• [What you are asked to do]: Leaving the pictures out, transcribe the records below exactly.

• [Extracted page text data]:
┄┄┄┄┄┄
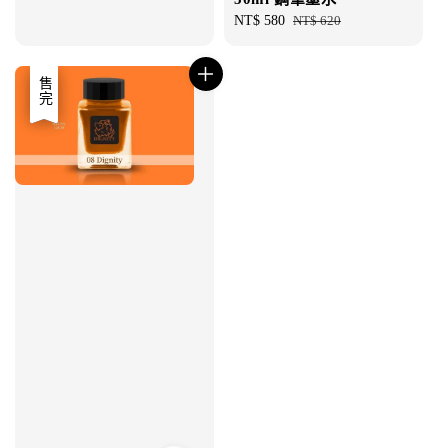
Sale
NT$ 580
Regular
NT$ 620
price
price
優惠
售完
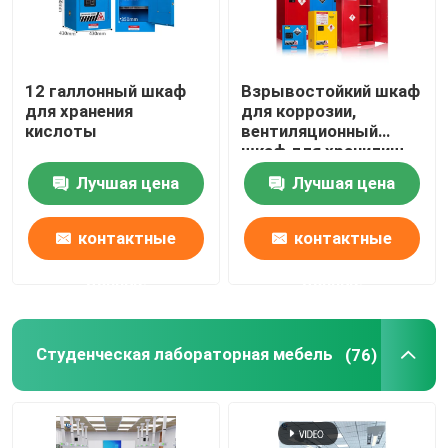
12 галлонный шкаф
Взрывостойкий шкаф
для хранения
для коррозии,
кислоты
вентиляционный
шкаф для хранилищ.
Лучшая цена
Лучшая цена
контактные
контактные
данные
данные
Студенческая лабораторная мебель
(76)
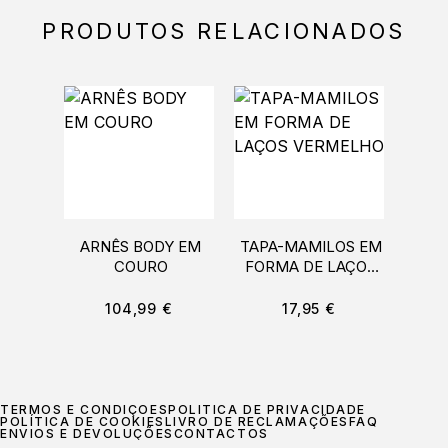
PRODUTOS RELACIONADOS
ARNÊS BODY EM
TAPA-MAMILOS EM
PUL
COURO
FORMA DE LAÇOS
VERMELHO
104,99
€
17,95
€
TERMOS E CONDIÇÕES
POLÍTICA DE PRIVACIDADE
POLÍTICA DE COOKIES
LIVRO DE RECLAMAÇÕES
FAQ
ENVIOS E DEVOLUÇÕES
CONTACTOS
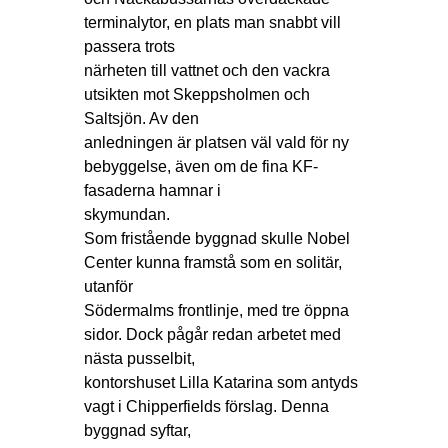
terminalytor, en plats man snabbt vill
passera trots
närheten till vattnet och den vackra
utsikten mot Skeppsholmen och
Saltsjön. Av den
anledningen är platsen väl vald för ny
bebyggelse, även om de fina KF-
fasaderna hamnar i
skymundan.
Som fristående byggnad skulle Nobel
Center kunna framstå som en solitär,
utanför
Södermalms frontlinje, med tre öppna
sidor. Dock pågår redan arbetet med
nästa pusselbit,
kontorshuset Lilla Katarina som antyds
vagt i Chipperfields förslag. Denna
byggnad syftar,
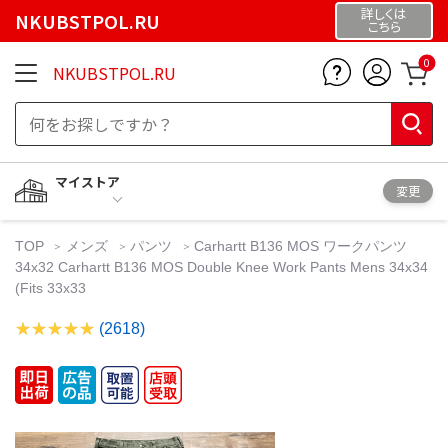
詳しくは
NKUBSTPOL.RU
こちら
0
NKUBSTPOL.RU
マイストア
変更
TOP
メンズ
パンツ
Carhartt B136 MOS ワークパンツ
34x32 Carhartt B136 MOS Double Knee Work Pants Mens 34x34
(Fits 33x33
(2618)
┄┄┄┄┄┄
• [Answer box]:
Sale
NT$ 580
Regular
NT$ 620
price
price
優惠
售完
12 галлонный шкаф
Взрывостойкий шкаф
для хранения
для коррозии,
кислоты
вентиляционный
шкаф для хранилищ.
Лучшая цена
Лучшая цена
контактные
контактные
данные
данные
Студенческая лабораторная мебель
(76)
PRODUTOS RELACIONADOS
ARNÊS BODY EM
TAPA-MAMILOS EM
PUL
COURO
FORMA DE LAÇOS
VERMELHO
104,99
€
17,95
€
TERMOS E CONDIÇÕES
POLÍTICA DE PRIVACIDADE
POLÍTICA DE COOKIES
LIVRO DE RECLAMAÇÕES
FAQ
ENVIOS E DEVOLUÇÕES
CONTACTOS
terminalytor, en plats man snabbt vill
passera trots
närheten till vattnet och den vackra
utsikten mot Skeppsholmen och
Saltsjön. Av den
anledningen är platsen väl vald för ny
bebyggelse, även om de fina KF-
fasaderna hamnar i
skymundan.
Som fristående byggnad skulle Nobel
Center kunna framstå som en solitär,
utanför
Södermalms frontlinje, med tre öppna
sidor. Dock pågår redan arbetet med
nästa pusselbit,
kontorshuset Lilla Katarina som antyds
vagt i Chipperfields förslag. Denna
byggnad syftar,
詳しくは
NKUBSTPOL.RU
こちら
0
NKUBSTPOL.RU
マイストア
変更
TOP
メンズ
パンツ
Carhartt B136 MOS ワークパンツ
34x32 Carhartt B136 MOS Double Knee Work Pants Mens 34x34
(Fits 33x33
(2618)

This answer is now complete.